# DIRECTIVE A
Summarize the passage below on the TPP's copyright and enforcement provisions in two sentences.

# EXERCISE TEXT
Start of Block

Could it have been worse? In fact, yes it could have; we were spared a 120-year copyright term for corporate works, as earlier drafts foreshadowed. In the end corporate works are to be protected for 70 years after publication or performance, or if they are not published within 25 years after they were created, for 70 years after their creation. This could make a big difference in practice. It means that the film Casablanca, probably protected in the United States until 2038, would already be in the public domain in other TPP countries, even under a life plus 70 year copyright term.
New to the latest text are the transition periods in Section J, which allow some countries a longer period for complying with some of their obligations, including copyright term. For example, Malaysia has been allowed two years to extend its copyright term to life plus 70 years. For Vietnam, the transition period is five years. New Zealand is the country receiving the most “generous” allowance; its term will increase to life plus 60 years initially, rising to the full life plus 70 year term within eight years. Yet Canada, on the other hand, has not been given any transition period at all.
Ban on Circumventing Digital Rights Management (DRM)
The provisions in QQ.G.10 that prohibit the circumvention of DRM or the supply of devices for doing so are little changed from earlier drafts, other than that the opposition of some countries to the most onerous provisions of those drafts was evidently to no avail. For example, Chile earlier opposed the provision that the offense of DRM circumvention is to be “independent of any infringement that might occur under the Party’s law on copyright and related rights,” yet the final text includes just that requirement.
The odd effect of this is that someone tinkering with a file or device that contains a copyrighted work can be made liable (criminally so, if wilfullness and a commercial motive can be shown), for doing so even when no copyright infringement is committed. Although the TPP text does allow countries to pass exceptions that allow DRM circumvention for non-infringing uses, such exceptions are not mandatory, as they ought to be.
The parties’ flexibility to allow DRM circumvention also requires them to consider whether rightsholders have already taken measures to allow those non-infringing uses to be made. This might mean that rightsholders will rely on the walled-garden sharing capabilities built in to their DRM systems, such as Ultraviolet, to oppose users being granted broader rights to circumvent DRM.
Alongside the prohibition on circumvention of DRM is a similar prohibition (QQ.G.13) on the removal of rights management information, with equivalent civil and criminal penalties. Since this offense is, once again, independent of the infringement of copyright, it could implicate a user who crops out an identifying watermark from an image, even if they are using that image for fair use purposes and even if they otherwise provide attribution of the original author by some other means.
The distribution of devices for decrypting encrypted satellite and cable signals is also separately proscribed (QQ.H.9), posing a further hazard to hackers wishing to experiment with or to repurpose broadcast media.
Criminal Enforcement and Civil Damages
On damages, the text (QQ.H.4) remains as bad as ever: rightsholders can submit “any legitimate measure of value” to a judicial authority for determination of damages, including the suggested retail price of infringing goods. Additionally, judges must have the power to order pre-established damages (at the rightsholder’s election), or additional damages, each of which may go beyond compensating the rightsholder for its actual loss, and thereby create a disproportionate chilling effect for users and innovators.
No exception to these damages provisions is made in cases where the rightsholder cannot be found after a diligent search, which puts the kibosh on ideas for the introduction of an orphan works regime that would cap remedies available against those who reproduce these otherwise-unavailable works.

End of Block

# DATA TO EXAMINE

Start of Block

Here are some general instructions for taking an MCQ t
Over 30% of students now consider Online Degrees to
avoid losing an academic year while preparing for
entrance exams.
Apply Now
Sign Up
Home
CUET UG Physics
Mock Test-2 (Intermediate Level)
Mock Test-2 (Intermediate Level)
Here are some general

End of Block
Start of Block

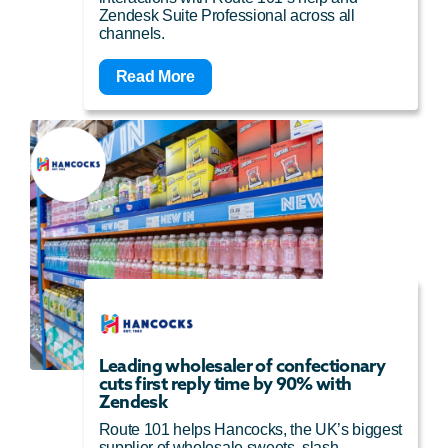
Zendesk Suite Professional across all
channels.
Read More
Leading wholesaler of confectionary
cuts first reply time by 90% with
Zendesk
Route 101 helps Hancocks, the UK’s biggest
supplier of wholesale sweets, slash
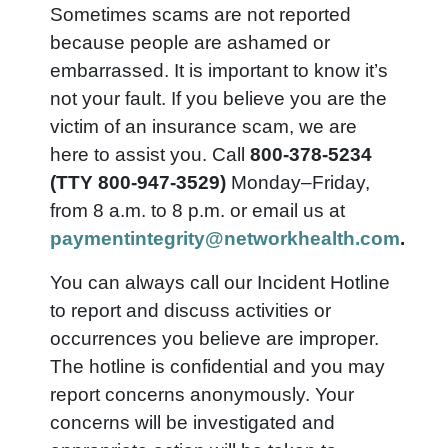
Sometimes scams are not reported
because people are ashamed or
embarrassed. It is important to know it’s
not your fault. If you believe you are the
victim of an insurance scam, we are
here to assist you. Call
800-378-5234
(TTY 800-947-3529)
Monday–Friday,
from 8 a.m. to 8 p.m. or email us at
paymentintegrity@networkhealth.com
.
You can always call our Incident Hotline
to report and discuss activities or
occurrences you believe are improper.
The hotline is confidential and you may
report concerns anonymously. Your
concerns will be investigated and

End of Block
Start of Block

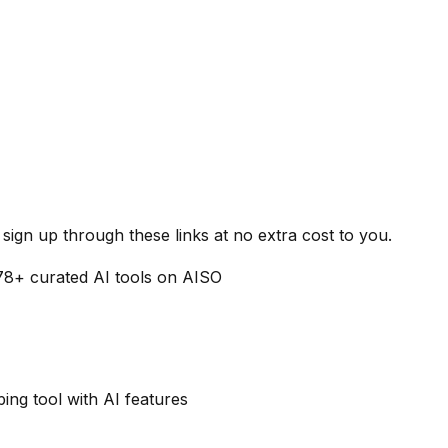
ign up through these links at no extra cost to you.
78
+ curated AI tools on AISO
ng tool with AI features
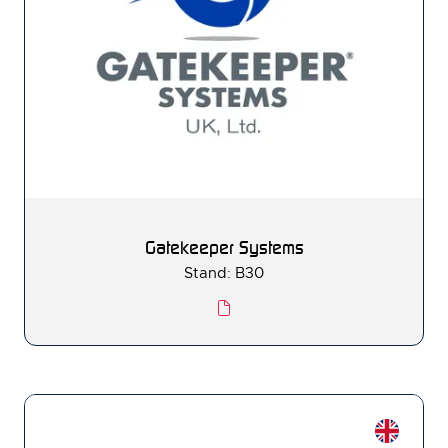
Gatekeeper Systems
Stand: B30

End of Block

# DIRECTIVE B
In the entries above, reproduce the part that opens with the line containing "Sometimes scams are not reported" and closes with the line containing "concerns will be investigated and".

# FINAL ANSWER A
The final TPP text protects corporate works for 70 years after publication or performance (or after creation if they are not published within 25 years), and it gives some countries, though not Canada, transition periods for extending their copyright terms. It keeps bans on circumventing DRM and removing rights management information that apply even when no copyright is infringed, and its damages provisions let rightsholders recover more than their actual loss, with no exception for orphan works.

# FINAL ANSWER B
Sometimes scams are not reported
because people are ashamed or
embarrassed. It is important to know it’s
not your fault. If you believe you are the
victim of an insurance scam, we are
here to assist you. Call
800-378-5234
(TTY 800-947-3529)
Monday–Friday,
from 8 a.m. to 8 p.m. or email us at
paymentintegrity@networkhealth.com
.
You can always call our Incident Hotline
to report and discuss activities or
occurrences you believe are improper.
The hotline is confidential and you may
report concerns anonymously. Your
concerns will be investigated and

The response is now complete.